--- EXTRACTED TEXT Enclosed Below ---

FUD: Fear/Uncertainty/Doubt

Kids|Teaching|Parenting

 

We’ve got Middle Class White People Problems July 27, 2010

Filed under: whingeing — Tracy @ 2:09 pm

…or Help Us Because We Have Too Many Choices.

Mike and I have been talking a LOT lately, about what to do with ourselves. We have (shh, I apologise in advance) too much money right now. We have no idea what to do with it. There is a plethora of options and we can’t easily choose between them.

* Move to Europe. I love this idea, but I’m concerned about being so far from family (plus our families would be sad because we are SO AWESOME).
* Move somewhere random, like Japan. I’m not so keen on this but Mike is applying his engineer’s brain and is intrigued by the structure of the language - and if that isn’t a reason to move then nothing is.
* Fly to Singapore, buy a caravan and spend a couple of years travelling around Asia and Europe. Crazy but cool, and also unlikely.
* Stay here. SO BORING UGH.

Then there’s the less permanent, short term ideas:
* Go to Florida in October accompanying Mike on his next work trip (he’s just back from Prague)
* Go to Australia in December to see Muse in concert and take the kids to Dreamworld etc. (Cheaper and closer)

--- End of Enclosed EXTRACTED TEXT ---
--- INFORMATION SHOWN Enclosed Below ---

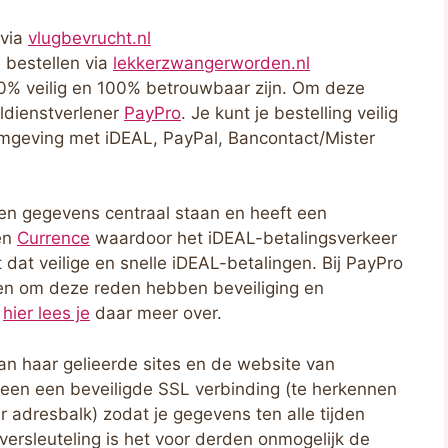
 via
vlugbevrucht.nl
 bestellen via
lekkerzwangerworden.nl
100% veilig en 100% betrouwbaar zijn. Om deze
ldienstverlener
PayPro
. Je kunt je bestelling veilig
mgeving met iDEAL, PayPal, Bancontact/Mister
 en gegevens centraal staan en heeft een
en
Currence
waardoor het iDEAL-betalingsverkeer
dat veilige en snelle iDEAL-betalingen. Bij PayPro
an en om deze reden hebben beveiliging en
,
hier lees je
daar meer over.
n haar gelieerde sites en de website van
leen een beveiligde SSL verbinding (te herkennen
 adresbalk) zodat je gegevens ten alle tijden
versleuteling is het voor derden onmogelijk de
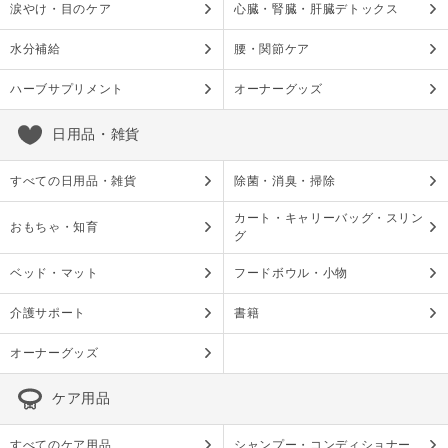
涙やけ・目のケア
心臓・腎臓・肝臓デトックス
水分補給
腰・関節ケア
ハーブサプリメント
オーナーグッズ
日用品・雑貨
すべての日用品・雑貨
除菌・消臭・掃除
カート・キャリーバッグ・スリン
おもちゃ・知育
グ
ベッド・マット
フードボウル・小物
介護サポート
書籍
オーナーグッズ
ケア用品
すべてのケア用品
シャンプー・コンディショナー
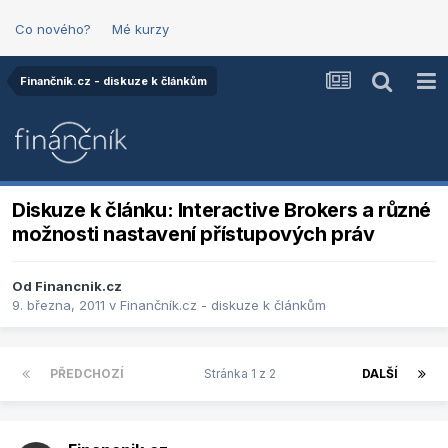
Co nového?
Mé kurzy
Finančník.cz - diskuze k článkům
Diskuze k článku: Interactive Brokers a různé
možnosti nastavení přístupových práv
Od
Financnik.cz
9. března, 2011
v
Finančník.cz - diskuze k článkům
PŘEDCHOZÍ
Stránka 1 z 2
DALŠÍ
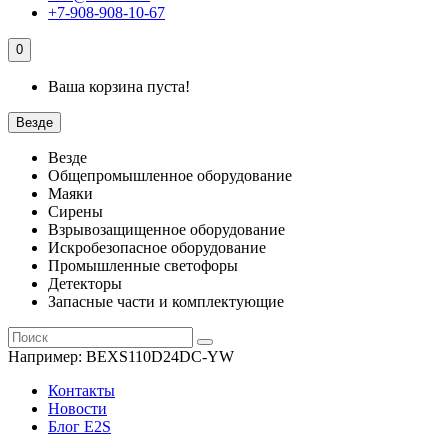
+7-908-908-10-67
0
Ваша корзина пуста!
Везде
Везде
Общепромышленное оборудование
Маяки
Сирены
Взрывозащищенное оборудование
Искробезопасное оборудование
Промышленные светофоры
Детекторы
Запасные части и комплектующие
Например:
BEXS110D24DC-YW
Контакты
Новости
Блог E2S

--- End of Enclosed INFORMATION SHOWN ---

**EXPLORE THE MATERIAL**
A. Write out the entire blog post about having too many choices again, word for word and unchanged.
B. Count the lines in the records that contain the string "gegevens", treating uppercase and lowercase as different, and reply with the number alone.

**ANSWER LIST**
A.
FUD: Fear/Uncertainty/Doubt

Kids|Teaching|Parenting

 

We’ve got Middle Class White People Problems July 27, 2010

Filed under: whingeing — Tracy @ 2:09 pm

…or Help Us Because We Have Too Many Choices.

Mike and I have been talking a LOT lately, about what to do with ourselves. We have (shh, I apologise in advance) too much money right now. We have no idea what to do with it. There is a plethora of options and we can’t easily choose between them.

* Move to Europe. I love this idea, but I’m concerned about being so far from family (plus our families would be sad because we are SO AWESOME).
* Move somewhere random, like Japan. I’m not so keen on this but Mike is applying his engineer’s brain and is intrigued by the structure of the language - and if that isn’t a reason to move then nothing is.
* Fly to Singapore, buy a caravan and spend a couple of years travelling around Asia and Europe. Crazy but cool, and also unlikely.
* Stay here. SO BORING UGH.

Then there’s the less permanent, short term ideas:
* Go to Florida in October accompanying Mike on his next work trip (he’s just back from Prague)
* Go to Australia in December to see Muse in concert and take the kids to Dreamworld etc. (Cheaper and closer)

B. 2